Something I love about Mozambique is how Mozambicans love the water.
There’s a stereotype that Africans hate the ocean, that they’re afraid of it. The purpose of a river or of the sea is to fish, to wash their clothes, to bend over with their backs facing up toward the glinting sun as they pick oysters off the rocks, to collect water to drink and boil and bathe in.
But Mozambique is different. It was one of the first things I noticed when I first arrived here, and it’s one of the things that makes me fall in love with it all over again, like I am now.
Mozambique and I had a fight recently. It felt like a lovers quarrel but much more cold and indifferent. I don’t really care to get into the details but I had one of those weeks where I dealt with it all: a string of robberies and home invasions in our sleepy town, harassment from drunks, carelessness. One of those weeks where even just burning my tongue on a plate of beans or getting looked at funny would almost send me into a fit of a tears. On one of these days I decided to get into bed at 2 p.m. and didn’t leave until the evening, in which I promptly walked into a fight where a man was hitting a woman and the police stood on the side, standing nonchalantly with their hands in their pockets. I turned around and went back home.
Something aesthetic-travel blogs and filtered Instagram pages don’t prepare you for when you think about living in a third world country is that you are moving to a place where there really is very little justice. There just isn’t. It’s a place where the inner core is rotten with corruption and it spreads to the streets like mold, creeping into the lives of people who do not deserve it. The home robberies that have increased in frequency, where the crooks run free and, when they are caught and brought to the police station, they bribe their way out and flee. When men who reek of liquor hit their wives and girlfriends and the policemen stand on the side, making idle chitchat. Where innocent people just trying to get by come down with malaria; where people suffer from illnesses that would be so easily treated somewhere else.
Moving to a country in Africa is not always elephants and palm trees. It’s corruption, it’s sexism on both sides, it’s knowing that if someone does cause you some level of harm, the most justice you will get is your friends running into the bush wielding baseball bats and coming back empty handed. And I think this has really settled on my shoulders and my mind this week: there is not always justice in an unjust world.
But that doesn’t mean there isn’t, also, a lot of beauty.
After a testing few days I knew I had to makeup with Mozambique after our fight, just like any relationship, I suppose. I went down to the ocean just before sunset and jumped into the water, turquoise and clear. I wrapped myself in my oversized towel and sat on the sand for awhile, and watched the exquisite world around me.
Three Mozambican girls in their soaked school clothes were screaming with absolute joy, huge smiles on their faces, as they held hands and jumped into the waves.

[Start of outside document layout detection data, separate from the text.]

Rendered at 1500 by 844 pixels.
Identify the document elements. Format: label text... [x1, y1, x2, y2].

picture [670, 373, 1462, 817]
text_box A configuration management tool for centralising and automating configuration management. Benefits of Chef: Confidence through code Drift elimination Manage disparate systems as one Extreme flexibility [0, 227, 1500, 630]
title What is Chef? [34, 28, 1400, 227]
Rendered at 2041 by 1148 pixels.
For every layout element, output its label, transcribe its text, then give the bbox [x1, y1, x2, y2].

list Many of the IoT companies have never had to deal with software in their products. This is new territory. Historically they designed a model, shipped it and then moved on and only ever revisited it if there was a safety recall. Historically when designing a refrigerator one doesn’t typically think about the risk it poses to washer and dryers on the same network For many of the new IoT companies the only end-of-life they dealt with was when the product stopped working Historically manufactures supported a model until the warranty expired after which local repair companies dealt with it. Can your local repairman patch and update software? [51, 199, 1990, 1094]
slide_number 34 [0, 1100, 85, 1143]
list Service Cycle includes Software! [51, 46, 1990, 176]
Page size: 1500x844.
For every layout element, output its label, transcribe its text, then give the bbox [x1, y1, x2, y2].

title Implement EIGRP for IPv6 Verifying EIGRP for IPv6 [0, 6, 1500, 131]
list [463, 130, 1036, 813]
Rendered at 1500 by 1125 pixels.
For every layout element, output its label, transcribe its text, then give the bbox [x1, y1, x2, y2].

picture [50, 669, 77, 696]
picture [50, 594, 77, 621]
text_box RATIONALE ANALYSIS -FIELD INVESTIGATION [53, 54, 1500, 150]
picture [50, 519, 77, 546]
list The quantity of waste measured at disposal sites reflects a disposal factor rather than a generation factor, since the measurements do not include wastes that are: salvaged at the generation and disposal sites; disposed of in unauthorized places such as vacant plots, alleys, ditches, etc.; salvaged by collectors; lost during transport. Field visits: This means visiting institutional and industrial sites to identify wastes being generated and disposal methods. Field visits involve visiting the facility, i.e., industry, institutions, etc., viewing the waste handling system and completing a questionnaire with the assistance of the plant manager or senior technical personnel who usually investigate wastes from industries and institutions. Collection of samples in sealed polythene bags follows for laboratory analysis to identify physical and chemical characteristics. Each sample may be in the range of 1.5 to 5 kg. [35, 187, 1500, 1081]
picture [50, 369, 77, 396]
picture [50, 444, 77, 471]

Holding their noses, smacking their hands on the water’s surface, running to the safety of the sand before leaping back into the waves.
Behind me, a group of young local boys played soccer along the shoreline, and just down the beach I saw a couple of teenage Mozambicans jogging with their surfboards in tow. As they passed me, they smiled and waved, and that was all.
One of the first things I ever fell in love with in Mozambique were the colors: everything is bathed in turquoise and gold and emerald green. Just as it was this afternoon. And the other thing, was how Mozambicans love the water. Just as they were this afternoon. Just as they are every afternoon, when I’m not too blinded to see it.
There are a lot of beautiful things in this unjust world.
“But what I want to say is this: After the period of melancholy is over, you will be stronger than before,
you will recover your health, and you will find the scenery round you so beautiful that you will want nothing but paint.”